Doses Form Available :

Tablet

Dose Available :
  • The recommended starting dose is 10 mg with titration to 20 mg only if necessary. Caution is advices when increasing the dose to 40 mg.
  • Safety and efficacy of doses greater than 20 mg have not been studied in children and adolescents.
  • Rosuvastatin is not recommended to use in the children under 10 years old.
  • A start dose of 5 mg is recommended in patients >70 years .No other dose adjustment is necessary in relation to age.
  • No dose adjustment is necessary in patients with mild to moderate renal impairment. The 40 mg dose is contraindicated in patients with moderate renal impairment.
  • The recommended start dose is 5 mg for patients of Asian ancestry. The 40 mg dose is contraindicated in these patients because pharmacokinetic studies show an increase in exposure in Asian subjects compared with Caucasians
Precautions :

Patients with rare hereditary problems of galactose intolerance, the Lapp lactase deficiency or glucose-galactose malabsorption should not take this medicine.

Should not be used in any patient with an acute or serious condition suggestive of myopathy or predisposing to the development of renal failure secondary to rhabdomyolysis (e.g. sepsis, hypotension, major surgery, trauma, severe metabolic, endocrine and electrolyte disorders; or uncontrolled seizures).

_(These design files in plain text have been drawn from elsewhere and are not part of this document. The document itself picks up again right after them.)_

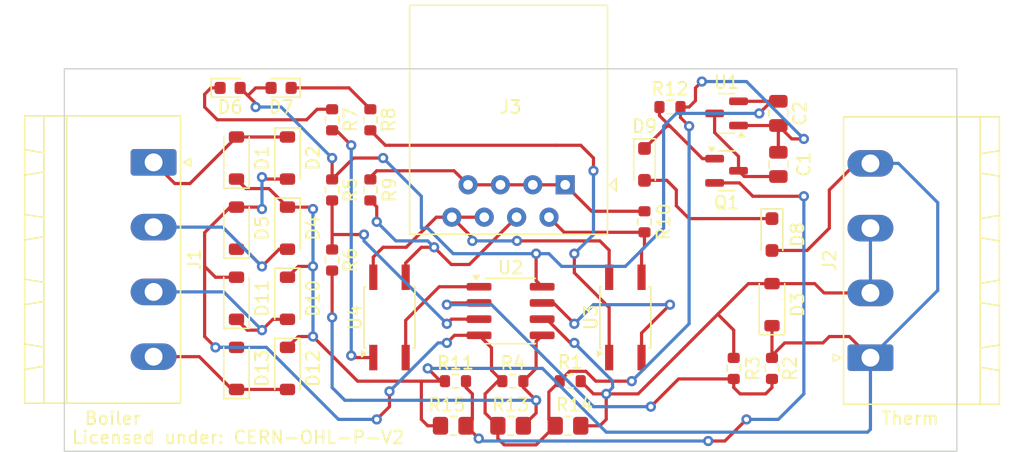
<source format=kicad_pcb>
(kicad_pcb
	(version 20240108)
	(generator "pcbnew")
	(generator_version "8.0")
	(general
		(thickness 1.6)
		(legacy_teardrops no)
	)
	(paper "A4")
	(title_block
		(title "Thermostat Cable Splitter")
		(rev "V1.0")
		(company "oup Energy Transistion. Windesheim university of applied sciences")
		(comment 1 "Author: Bram Busch, Daan Tellegen")
		(comment 2 "Reviewed by: Marco Winkelman")
		(comment 3 "Licensend under: CERN-OHL-P-V2")
	)
	(layers
		(0 "F.Cu" signal)
		(31 "B.Cu" signal)
		(32 "B.Adhes" user "B.Adhesive")
		(33 "F.Adhes" user "F.Adhesive")
		(34 "B.Paste" user)
		(35 "F.Paste" user)
		(36 "B.SilkS" user "B.Silkscreen")
		(37 "F.SilkS" user "F.Silkscreen")
		(38 "B.Mask" user)
		(39 "F.Mask" user)
		(40 "Dwgs.User" user "User.Drawings")
		(41 "Cmts.User" user "User.Comments")
		(42 "Eco1.User" user "User.Eco1")
		(43 "Eco2.User" user "User.Eco2")
		(44 "Edge.Cuts" user)
		(45 "Margin" user)
		(46 "B.CrtYd" user "B.Courtyard")
		(47 "F.CrtYd" user "F.Courtyard")
		(48 "B.Fab" user)
		(49 "F.Fab" user)
		(50 "User.1" user)
		(51 "User.2" user)
		(52 "User.3" user)
		(53 "User.4" user)
		(54 "User.5" user)
		(55 "User.6" user)
		(56 "User.7" user)
		(57 "User.8" user)
		(58 "User.9" user)
	)
	(setup
		(stackup
			(layer "F.SilkS"
				(type "Top Silk Screen")
			)
			(layer "F.Paste"
				(type "Top Solder Paste")
			)
			(layer "F.Mask"
				(type "Top Solder Mask")
				(thickness 0.01)
			)
			(layer "F.Cu"
				(type "copper")
				(thickness 0.035)
			)
			(layer "dielectric 1"
				(type "core")
				(thickness 1.51)
				(material "FR4")
				(epsilon_r 4.5)
				(loss_tangent 0.02)
			)
			(layer "B.Cu"
				(type "copper")
				(thickness 0.035)
			)
			(layer "B.Mask"
				(type "Bottom Solder Mask")
				(thickness 0.01)
			)
			(layer "B.Paste"
				(type "Bottom Solder Paste")
			)
			(layer "B.SilkS"
				(type "Bottom Silk Screen")
			)
			(copper_finish "None")
			(dielectric_constraints no)
		)
		(pad_to_mask_clearance 0)
		(allow_soldermask_bridges_in_footprints no)
		(pcbplotparams
			(layerselection 0x00010fc_ffffffff)
			(plot_on_all_layers_selection 0x0000000_00000000)
			(disableapertmacros no)
			(usegerberextensions no)
			(usegerberattributes yes)
			(usegerberadvancedattributes yes)
			(creategerberjobfile yes)
			(dashed_line_dash_ratio 12.000000)
			(dashed_line_gap_ratio 3.000000)
			(svgprecision 6)
			(plotframeref no)
			(viasonmask no)
			(mode 1)
			(useauxorigin no)
			(hpglpennumber 1)
			(hpglpenspeed 20)
			(hpglpendiameter 15.000000)
			(pdf_front_fp_property_popups yes)
			(pdf_back_fp_property_popups yes)
			(dxfpolygonmode yes)
			(dxfimperialunits yes)
			(dxfusepcbnewfont yes)
			(psnegative no)
			(psa4output no)
			(plotreference yes)
			(plotvalue yes)
			(plotfptext yes)
			(plotinvisibletext no)
			(sketchpadsonfab no)
			(subtractmaskfromsilk no)
			(outputformat 1)
			(mirror no)
			(drillshape 0)
			(scaleselection 1)
			(outputdirectory "plots/")
		)
	)
	(net 0 "")
	(net 1 "GND1")
	(net 2 "Net-(Q1-C1)")
	(net 3 "Net-(D6-A)")
	(net 4 "Net-(D1-A)")
	(net 5 "VDC")
	(net 6 "Net-(D3-A)")
	(net 7 "Net-(D4-A)")
	(net 8 "Net-(D6-K)")
	(net 9 "Net-(D7-K)")
	(net 10 "Net-(D8-A1)")
	(net 11 "Net-(D9-A1)")
	(net 12 "Net-(D10-A)")
	(net 13 "Net-(D12-A)")
	(net 14 "/slaveResponses")
	(net 15 "GND")
	(net 16 "VCC")
	(net 17 "/masterCommands")
	(net 18 "Net-(Q1-E1)")
	(net 19 "Net-(U2A--)")
	(net 20 "Net-(U2B-+)")
	(net 21 "Net-(U2A-+)")
	(net 22 "Net-(R7-Pad2)")
	(net 23 "Net-(R8-Pad2)")
	(net 24 "Net-(U2-Pad7)")
	(net 25 "Net-(U2-Pad1)")
	(footprint "Resistor_SMD:R_0603_1608Metric" (layer "F.Cu") (at 95.5 62.5 90))
	(footprint "Connector_RJ:RJ45_Amphenol_54602-x08_Horizontal" (layer "F.Cu") (at 89.2825 59.6 180))
	(footprint "Package_SO:SO-4_4.4x3.6mm_P2.54mm" (layer "F.Cu") (at 75.5 70 90))
	(footprint "Connector_Phoenix_MSTB:PhoenixContact_MSTBA_2,5_4-G-5,08_1x04_P5.08mm_Horizontal" (layer "F.Cu") (at 57 57.84 -90))
	(footprint "Package_TO_SOT_SMD:SOT-23" (layer "F.Cu") (at 101.9375 54 180))
	(footprint "Diode_SMD:D_SOD-323_HandSoldering" (layer "F.Cu") (at 105.5 63.5 -90))
	(footprint "Resistor_SMD:R_0603_1608Metric" (layer "F.Cu") (at 80.675 75))
	(footprint "Diode_SMD:D_SOD-323_HandSoldering" (layer "F.Cu") (at 95.5 58 -90))
	(footprint "Resistor_SMD:R_0603_1608Metric" (layer "F.Cu") (at 74 60 90))
	(footprint "Diode_SMD:D_SOD-123" (layer "F.Cu") (at 67.5 63 -90))
	(footprint "Resistor_SMD:R_0603_1608Metric" (layer "F.Cu") (at 74 54.5 -90))
	(footprint "Package_SO:SO-4_4.4x3.6mm_P2.54mm" (layer "F.Cu") (at 94 70 90))
	(footprint "Resistor_SMD:R_0603_1608Metric" (layer "F.Cu") (at 71 60 -90))
	(footprint "LED_SMD:LED_0603_1608Metric" (layer "F.Cu") (at 67 52 180))
	(footprint "Package_SO:SOIC-8_3.9x4.9mm_P1.27mm" (layer "F.Cu") (at 85 69.5))
	(footprint "Resistor_SMD:R_0805_2012Metric_Pad1.20x1.40mm_HandSolder" (layer "F.Cu") (at 89.5 78.5))
	(footprint "Resistor_SMD:R_0603_1608Metric" (layer "F.Cu") (at 71 54.5 -90))
	(footprint "Diode_SMD:D_SOD-123" (layer "F.Cu") (at 67.5 57.5 -90))
	(footprint "Resistor_SMD:R_0603_1608Metric" (layer "F.Cu") (at 97.5 53.5))
	(footprint "Resistor_SMD:R_0805_2012Metric_Pad1.20x1.40mm_HandSolder" (layer "F.Cu") (at 80.5 78.5))
	(footprint "Diode_SMD:D_SOD-123" (layer "F.Cu") (at 67.5 74 -90))
	(footprint "Package_TO_SOT_SMD:SOT-23" (layer "F.Cu") (at 101.9375 58.5))
	(footprint "Resistor_SMD:R_0805_2012Metric_Pad1.20x1.40mm_HandSolder" (layer "F.Cu") (at 85 78.5))
	(footprint "Resistor_SMD:R_0603_1608Metric" (layer "F.Cu") (at 89.675 75))
	(footprint "Resistor_SMD:R_0603_1608Metric" (layer "F.Cu") (at 102.5 74 90))
	(footprint "LED_SMD:LED_0603_1608Metric" (layer "F.Cu") (at 63 52))
	(footprint "Diode_SMD:D_SOD-123" (layer "F.Cu") (at 63.5 57.5 90))
	(footprint "Resistor_SMD:R_0603_1608Metric" (layer "F.Cu") (at 105.5 74 -90))
	(footprint "Capacitor_SMD:C_0805_2012Metric" (layer "F.Cu") (at 106 58 90))
	(footprint "Diode_SMD:D_SOD-123" (layer "F.Cu") (at 67.5 68.5 -90))
	(footprint "Resistor_SMD:R_0603_1608Metric" (layer "F.Cu") (at 71 65.5 -90))
	(footprint "Resistor_SMD:R_0603_1608Metric" (layer "F.Cu") (at 85.175 75))
	(footprint "Diode_SMD:D_SOD-123" (layer "F.Cu") (at 63.5 63 90))
	(footprint "Connector_Phoenix_MSTB:PhoenixContact_MSTBA_2,5_4-G-5,08_1x04_P5.08mm_Horizontal" (layer "F.Cu") (at 113.2225 73.16 90))
	(footprint "Capacitor_SMD:C_0805_2012Metric" (layer "F.Cu") (at 106 54 -90))
	(footprint "Diode_SMD:D_SOD-123" (layer "F.Cu") (at 63.5 74 90))
	(footprint "Diode_SMD:D_SOD-123"
		(layer "F.Cu")
		(uuid "fb9986ab-c6ea-4c96-a243-9e044ce93302")
		(at 63.5 68.5 90)
		(descr "SOD-123")
		(tags "SOD-123")
		(property "Reference" "D11"
			(at 0 2 -90)
			(layer "F.SilkS")
			(uuid "77b9a432-224c-4dc3-b037-136bf4add26d")
			(effects
				(font
					(size 1 1)
					(thickness 0.15)
				)
			)
		)
		(property "Value" "B5819W SL"
			(at 0 2.1 -90)
			(layer "F.Fab")
			(hide yes)
			(uuid "f42f8285-80b9-41d3-8dcf-2177cc05bb52")
			(effects
				(font
					(size 1 1)
					(thickness 0.15)
				)
			)
		)
		(property "Footprint" "Diode_SMD:D_SOD-123"
			(at 0 0 90)
			(unlocked yes)
			(layer "F.Fab")
			(hide yes)
			(uuid "5a3bf417-9b91-4b1b-9904-433db77d46b1")
			(effects
				(font
					(size 1.27 1.27)
				)
			)
		)
		(property "Datasheet" "https://datasheet.lcsc.com/lcsc/1809140216_Changjiang-Electronics-Tech-CJ-B5819W_C8598.pdf"
			(at 0 0 90)
			(unlocked yes)
			(layer "F.Fab")
			(hide yes)
			(uuid "8b50291d-ad9c-4570-99ea-b5f4710edc7a")
			(effects
				(font
					(size 1.27 1.27)
				)
			)
		)
		(property "Description" ""
			(at 0 0 90)
			(unlocked yes)
			(layer "F.Fab")
			(hide yes)
			(uuid "f2973c17-d5a1-4799-9245-770eea58f92a")
			(effects
				(font
					(size 1.27 1.27)
				)
			)
		)
		(property "LCSC" "C8598"
			(at 0 0 90)
			(unlocked yes)
			(layer "F.Fab")
			(hide yes)
			(uuid "36302ac2-6986-4970-9241-ae2c753f96dd")
			(effects
				(font
					(size 1 1)
					(thickness 0.15)
				)
			)
		)
		(property ki_fp_filters "TO-???* *_Diode_* *SingleDiode* D_*")
		(path "/cd217bc5-fb52-4525-b3a7-2b6915030ffc")
		(sheetname "Root")
		(sheetfile "MonitorCircuit_V2.kicad_sch")
		(attr smd)
		(fp_line
			(start -2.36 -1)
			(end 1.65 -1)
			(stroke
				(width 0.12)
				(type solid)
			)
			(layer "F.SilkS")
			(uuid "e58eb2be-b25e-441f-b669-e999be0ebf84")
		)
		(fp_line
			(start -2.36 -1)
			(end -2.36 1)
			(stroke
				(width 0.12)
				(type solid)
			)
			(layer "F.SilkS")
			(uuid "ce87f0b3-dff4-4076-8f51-f3c5d90642a2")
		)
		(fp_line
			(start -2.36 1)
			(end 1.65 1)
			(stroke
				(width 0.12)
				(type solid)
			)
			(layer "F.SilkS")
			(uuid "a76df4f1-0604-484a-b9d6-4620fc5a4e2c")
		)
		(fp_line
			(start 2.35 -1.15)
			(end 2.35 1.15)
			(stroke
				(width 0.05)
				(type solid)
			)
			(layer "F.CrtYd")
			(uuid "e8a218f1-2ebe-4443-83e7-a200c981bd9e")
		)
		(fp_line
			(start -2.35 -1.15)
			(end 2.35 -1.15)
			(stroke
				(width 0.05)
				(type solid)
			)
			(layer "F.CrtYd")
			(uuid "524f0aad-e20b-40f3-abf7-210df5c1c931")
		)
		(fp_line
			(start -2.35 -1.15)
			(end -2.35 1.15)
			(stroke
				(width 0.05)
				(type solid)
			)
			(layer "F.CrtYd")
			(uuid "704b3808-b5c4-47a8-9e31-d0aeaae6cc90")
		)
		(fp_line
			(start 2.35 1.15)
			(end -2.35 1.15)
			(stroke
				(width 0.05)
				(type solid)
			)
			(layer "F.CrtYd")
			(uuid "e32d24b0-0c7b-493d-80af-7bb1beff3b63")
		)
		(fp_line
			(start 1.4 -0.9)
			(end 1.4 0.9)
			(stroke
				(width 0.1)
				(type solid)
			)
			(layer "F.Fab")
			(uuid "13cf214a-a836-454f-8866-d45d4e5f056e")
		)
		(fp_line
			(start -1.4 -0.9)
			(end 1.4 -0.9)
			(stroke
				(width 0.1)
				(type solid)
			)
			(layer "F.Fab")
			(uuid "f308fc8c-bcd8-48e8-9199-1624650265a8")
		)
		(fp_line
			(start 0.25 -0.4)
			(end 0.25 0.4)
	
... [57391 chars truncated]
</source>
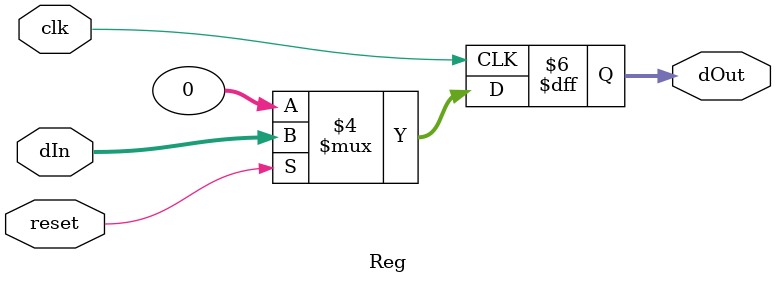
<source format=v>
`timescale 1ns / 1ps


module Reg #(parameter width = 32)
   (input clk,reset,
    input [width-1 : 0]     dIn,
    output reg [width-1 :0] dOut);
   always @(posedge clk )
     begin
        if(reset==0)
          dOut <=32'h00000000;
        else
          // if(!den)
            dOut <= dIn;
     end
endmodule // Reg
</source>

Should be used with caution in patients who consume excessive quantities of alcohol and/or have a history of liver disease. It is recommended that liver function tests be carried out prior to, and 3 months following, the initiation of treatment. Rosuvastatin should be discontinued or the dose reduced if the level of serum transaminases is greater than 3 times the upper limit of normal.

In patients with secondary hypercholesterolemia caused by hypothyroidism or nephrotic syndrome, the underlying disease should be treated prior to initiating therapy with Rosuvastin.